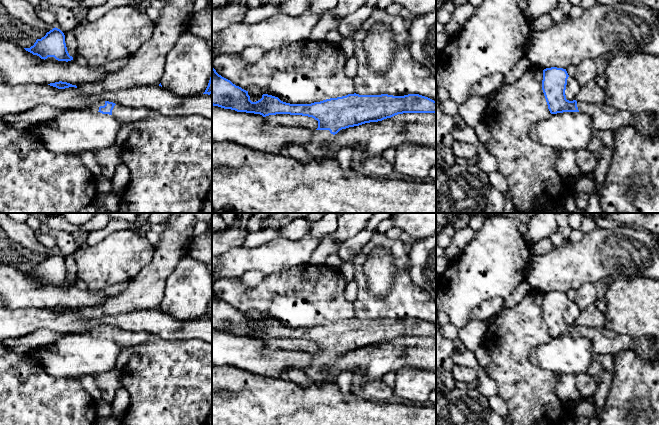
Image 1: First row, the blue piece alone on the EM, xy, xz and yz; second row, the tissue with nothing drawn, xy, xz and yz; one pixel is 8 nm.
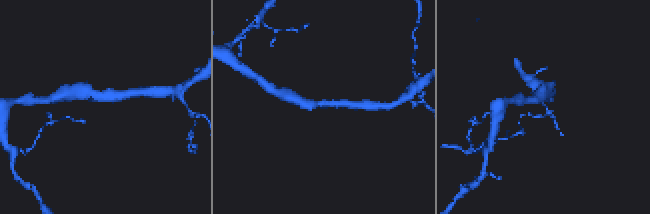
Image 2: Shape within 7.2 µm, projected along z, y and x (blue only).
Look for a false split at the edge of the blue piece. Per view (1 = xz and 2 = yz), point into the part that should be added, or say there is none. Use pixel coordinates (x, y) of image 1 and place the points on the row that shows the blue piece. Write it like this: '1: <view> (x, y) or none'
1: xz (316, 148)
2: yz (604, 117)

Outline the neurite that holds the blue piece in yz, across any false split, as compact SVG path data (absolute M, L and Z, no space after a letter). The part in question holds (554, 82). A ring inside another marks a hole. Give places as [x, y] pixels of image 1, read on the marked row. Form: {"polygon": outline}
{"polygon": "M551 67L543 70L542 90L551 114L581 112L592 118L594 130L615 132L621 127L635 127L633 116L627 111L619 111L604 102L589 104L566 99L565 90L569 75L566 69Z"}

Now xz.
{"polygon": "M213 67L212 105L263 117L290 114L314 118L318 121L318 128L304 147L313 161L331 158L326 148L334 136L346 128L382 121L403 113L436 113L436 101L419 94L393 96L354 93L311 104L290 104L278 97L263 94L260 100L252 102L248 91L219 75Z"}

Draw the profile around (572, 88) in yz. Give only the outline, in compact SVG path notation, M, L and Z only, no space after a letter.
M569 76L567 79L567 85L565 90L566 99L569 101L575 100L577 93L581 86L574 76Z

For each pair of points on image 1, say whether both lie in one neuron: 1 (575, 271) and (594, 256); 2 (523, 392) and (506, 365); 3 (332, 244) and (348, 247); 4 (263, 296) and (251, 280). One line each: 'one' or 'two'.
1: one
2: one
3: two
4: two

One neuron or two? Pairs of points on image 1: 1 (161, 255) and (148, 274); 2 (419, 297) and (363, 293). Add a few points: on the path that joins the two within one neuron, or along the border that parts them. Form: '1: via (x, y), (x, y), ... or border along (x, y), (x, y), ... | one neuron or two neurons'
1: via (160, 260), (153, 269) | one neuron
2: via (405, 301), (377, 302) | one neuron

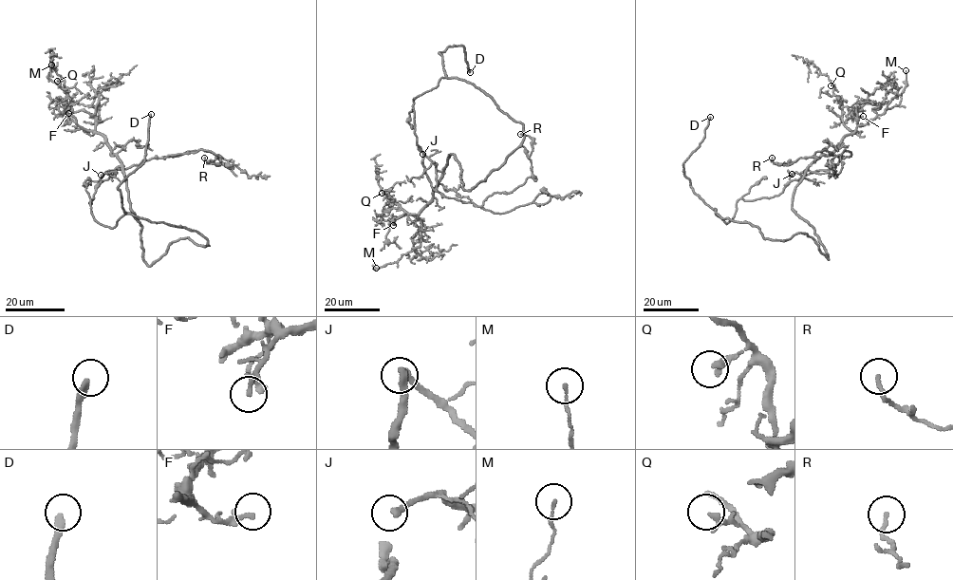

########################################

* **AIM OF THE EXERCISE**
Copy the records above precisely, and leave every image out of the copy.

* **PROBLEM SOLUTION**
Image 1: First row, the blue piece alone on the EM, xy, xz and yz; second row, the tissue with nothing drawn, xy, xz and yz; one pixel is 8 nm.
Image 2: Shape within 7.2 µm, projected along z, y and x (blue only).
Look for a false split at the edge of the blue piece. Per view (1 = xz and 2 = yz), point into the part that should be added, or say there is none. Use pixel coordinates (x, y) of image 1 and place the points on the row that shows the blue piece. Write it like this: '1: <view> (x, y) or none'
1: xz (316, 148)
2: yz (604, 117)

Outline the neurite that holds the blue piece in yz, across any false split, as compact SVG path data (absolute M, L and Z, no space after a letter). The part in question holds (554, 82). A ring inside another marks a hole. Give places as [x, y] pixels of image 1, read on the marked row. Form: {"polygon": outline}
{"polygon": "M551 67L543 70L542 90L551 114L581 112L592 118L594 130L615 132L621 127L635 127L633 116L627 111L619 111L604 102L589 104L566 99L565 90L569 75L566 69Z"}

Now xz.
{"polygon": "M213 67L212 105L263 117L290 114L314 118L318 121L318 128L304 147L313 161L331 158L326 148L334 136L346 128L382 121L403 113L436 113L436 101L419 94L393 96L354 93L311 104L290 104L278 97L263 94L260 100L252 102L248 91L219 75Z"}

Draw the profile around (572, 88) in yz. Give only the outline, in compact SVG path notation, M, L and Z only, no space after a letter.
M569 76L567 79L567 85L565 90L566 99L569 101L575 100L577 93L581 86L574 76Z

For each pair of points on image 1, say whether both lie in one neuron: 1 (575, 271) and (594, 256); 2 (523, 392) and (506, 365); 3 (332, 244) and (348, 247); 4 (263, 296) and (251, 280). One line each: 'one' or 'two'.
1: one
2: one
3: two
4: two

One neuron or two? Pairs of points on image 1: 1 (161, 255) and (148, 274); 2 (419, 297) and (363, 293). Add a few points: on the path that joins the two within one neuron, or along the border that parts them. Form: '1: via (x, y), (x, y), ... or border along (x, y), (x, y), ... | one neuron or two neurons'
1: via (160, 260), (153, 269) | one neuron
2: via (405, 301), (377, 302) | one neuron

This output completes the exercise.